=== PROBLEM REQUIREMENTS ===
Return each entry word for word. Leave the images out.

Saved entries
↓

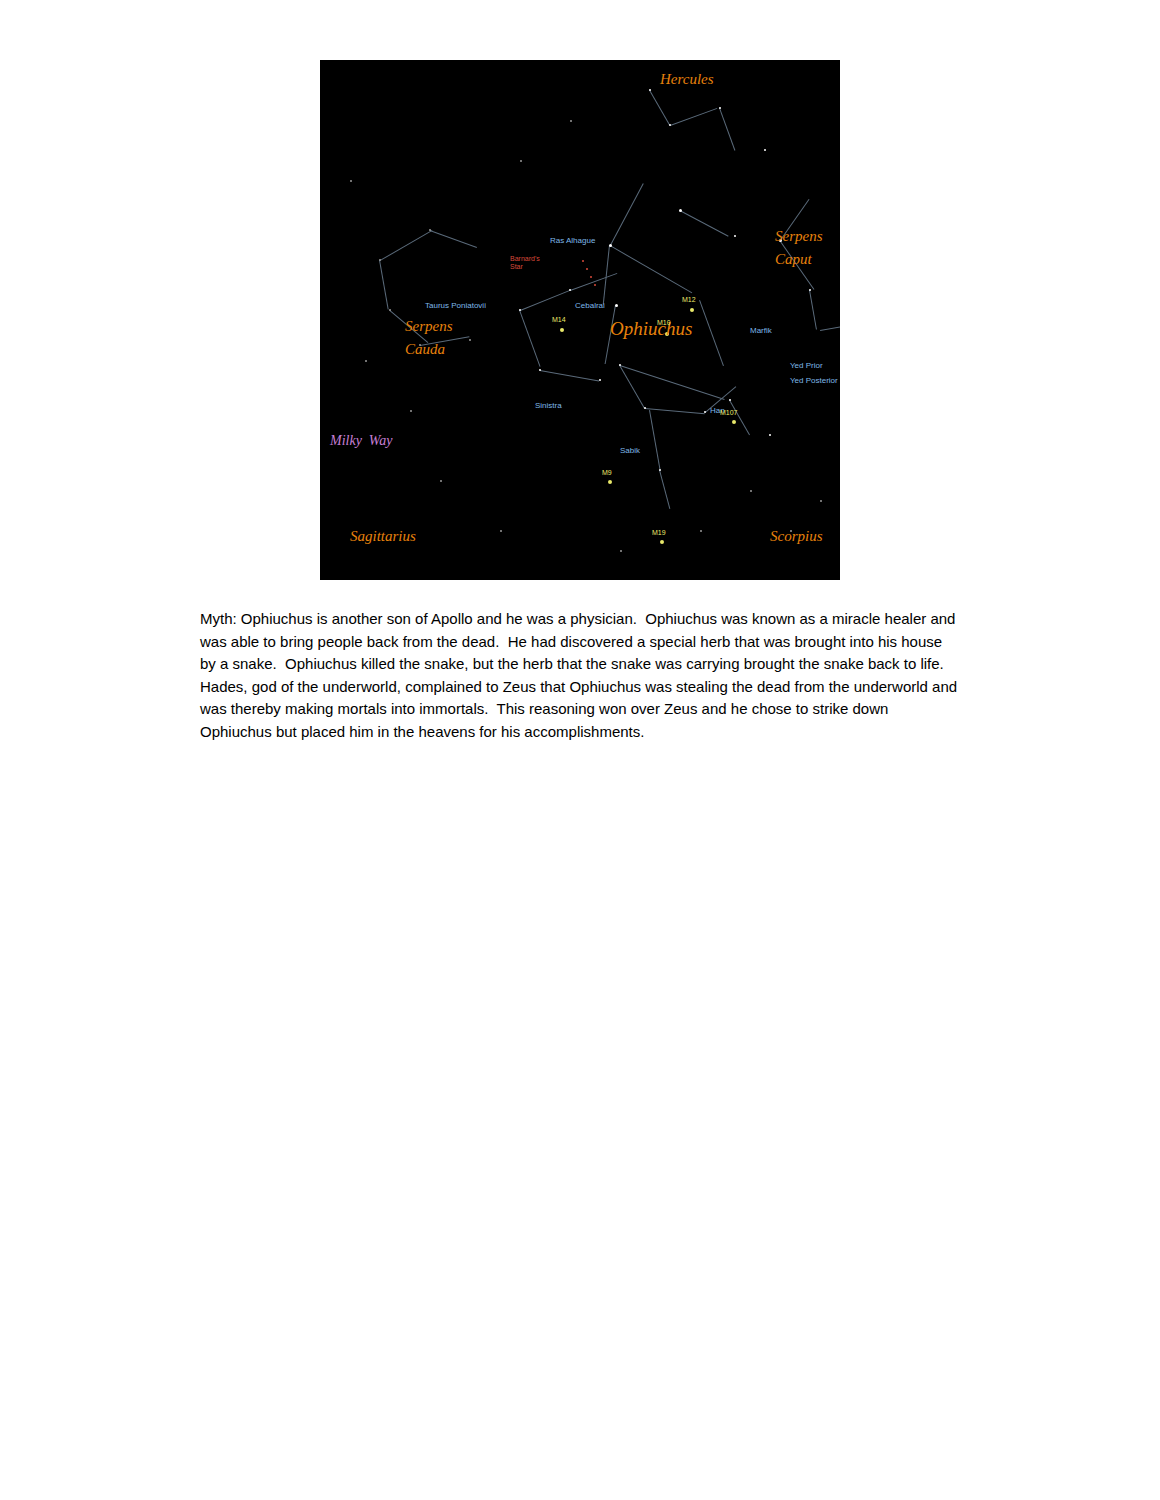Hercules
Serpens
Caput
Serpens
Cauda
Ophiuchus
Libra
Scorpius
Sagittarius
Milky Way
Ras Alhague
Cebalrai
Marfik
Yed Prior
Yed Posterior
Sinistra
Han
Sabik
Taurus Poniatovii
Barnard's
Star
M14
M10
M12
M107
M9
M19
Myth: Ophiuchus is another son of Apollo and he was a physician. Ophiuchus was known as a miracle healer and was able to bring people back from the dead. He had discovered a special herb that was brought into his house by a snake. Ophiuchus killed the snake, but the herb that the snake was carrying brought the snake back to life. Hades, god of the underworld, complained to Zeus that Ophiuchus was stealing the dead from the underworld and was thereby making mortals into immortals. This reasoning won over Zeus and he chose to strike down Ophiuchus but placed him in the heavens for his accomplishments.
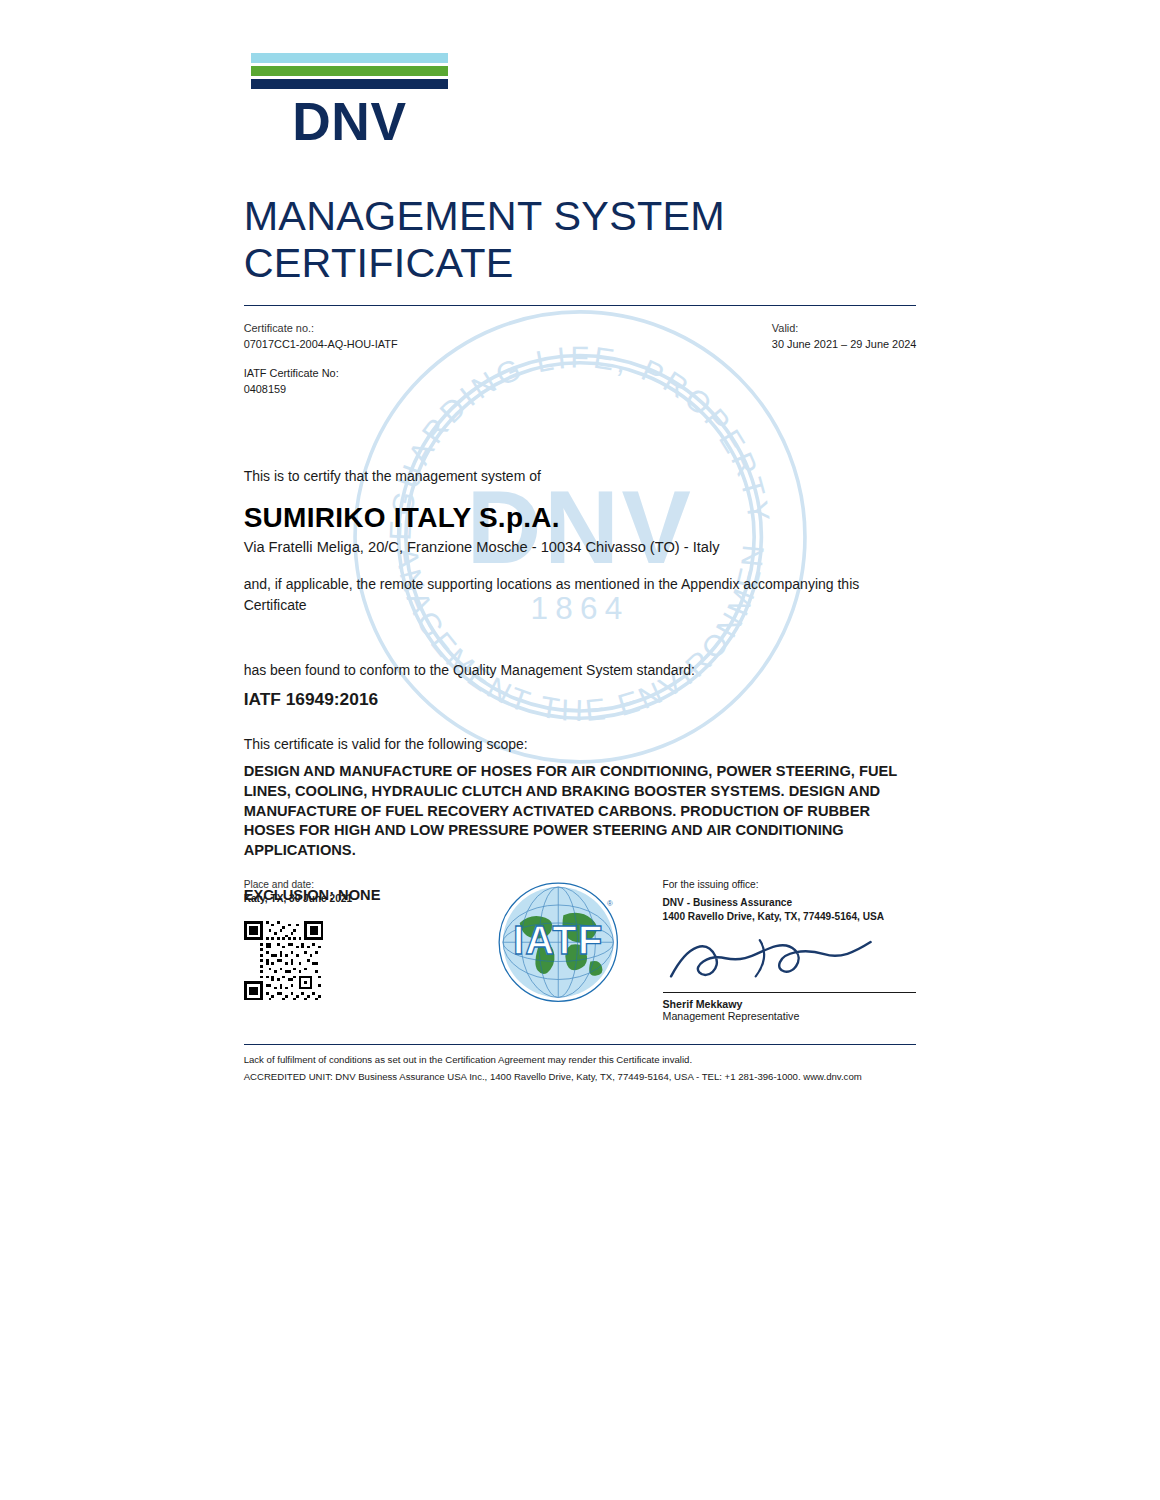SAFEGUARDING LIFE, PROPERTY AND MANAGEMENT THE ENVIRONMENT DNV 1864
DNV
MANAGEMENT SYSTEM CERTIFICATE
Certificate no.:
07017CC1-2004-AQ-HOU-IATF
Valid:
30 June 2021 – 29 June 2024
IATF Certificate No:
0408159
This is to certify that the management system of
SUMIRIKO ITALY S.p.A.
Via Fratelli Meliga, 20/C, Franzione Mosche - 10034 Chivasso (TO) - Italy
and, if applicable, the remote supporting locations as mentioned in the Appendix accompanying this Certificate
has been found to conform to the Quality Management System standard:
IATF 16949:2016
This certificate is valid for the following scope:
DESIGN AND MANUFACTURE OF HOSES FOR AIR CONDITIONING, POWER STEERING, FUEL LINES, COOLING, HYDRAULIC CLUTCH AND BRAKING BOOSTER SYSTEMS. DESIGN AND MANUFACTURE OF FUEL RECOVERY ACTIVATED CARBONS. PRODUCTION OF RUBBER HOSES FOR HIGH AND LOW PRESSURE POWER STEERING AND AIR CONDITIONING APPLICATIONS.
EXCLUSION: NONE
Place and date:
Katy, TX, 30 June 2021
IATF ®
For the issuing office:
DNV - Business Assurance
1400 Ravello Drive, Katy, TX, 77449-5164, USA
Sherif Mekkawy
Management Representative
Lack of fulfilment of conditions as set out in the Certification Agreement may render this Certificate invalid.
ACCREDITED UNIT: DNV Business Assurance USA Inc., 1400 Ravello Drive, Katy, TX, 77449-5164, USA - TEL: +1 281-396-1000. www.dnv.com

↑

=== FINISHED TASK ===
Hercules
Serpens
Caput
Serpens
Cauda
Ophiuchus
Libra
Scorpius
Sagittarius
Milky Way
Ras Alhague
Cebalrai
Marfik
Yed Prior
Yed Posterior
Sinistra
Han
Sabik
Taurus Poniatovii
Barnard's
Star
M14
M10
M12
M107
M9
M19
Myth: Ophiuchus is another son of Apollo and he was a physician. Ophiuchus was known as a miracle healer and was able to bring people back from the dead. He had discovered a special herb that was brought into his house by a snake. Ophiuchus killed the snake, but the herb that the snake was carrying brought the snake back to life. Hades, god of the underworld, complained to Zeus that Ophiuchus was stealing the dead from the underworld and was thereby making mortals into immortals. This reasoning won over Zeus and he chose to strike down Ophiuchus but placed him in the heavens for his accomplishments.
SAFEGUARDING LIFE, PROPERTY AND MANAGEMENT THE ENVIRONMENT DNV 1864
DNV
MANAGEMENT SYSTEM CERTIFICATE
Certificate no.:
07017CC1-2004-AQ-HOU-IATF
Valid:
30 June 2021 – 29 June 2024
IATF Certificate No:
0408159
This is to certify that the management system of
SUMIRIKO ITALY S.p.A.
Via Fratelli Meliga, 20/C, Franzione Mosche - 10034 Chivasso (TO) - Italy
and, if applicable, the remote supporting locations as mentioned in the Appendix accompanying this Certificate
has been found to conform to the Quality Management System standard:
IATF 16949:2016
This certificate is valid for the following scope:
DESIGN AND MANUFACTURE OF HOSES FOR AIR CONDITIONING, POWER STEERING, FUEL LINES, COOLING, HYDRAULIC CLUTCH AND BRAKING BOOSTER SYSTEMS. DESIGN AND MANUFACTURE OF FUEL RECOVERY ACTIVATED CARBONS. PRODUCTION OF RUBBER HOSES FOR HIGH AND LOW PRESSURE POWER STEERING AND AIR CONDITIONING APPLICATIONS.
EXCLUSION: NONE
Place and date:
Katy, TX, 30 June 2021
IATF ®
For the issuing office:
DNV - Business Assurance
1400 Ravello Drive, Katy, TX, 77449-5164, USA
Sherif Mekkawy
Management Representative
Lack of fulfilment of conditions as set out in the Certification Agreement may render this Certificate invalid.
ACCREDITED UNIT: DNV Business Assurance USA Inc., 1400 Ravello Drive, Katy, TX, 77449-5164, USA - TEL: +1 281-396-1000. www.dnv.com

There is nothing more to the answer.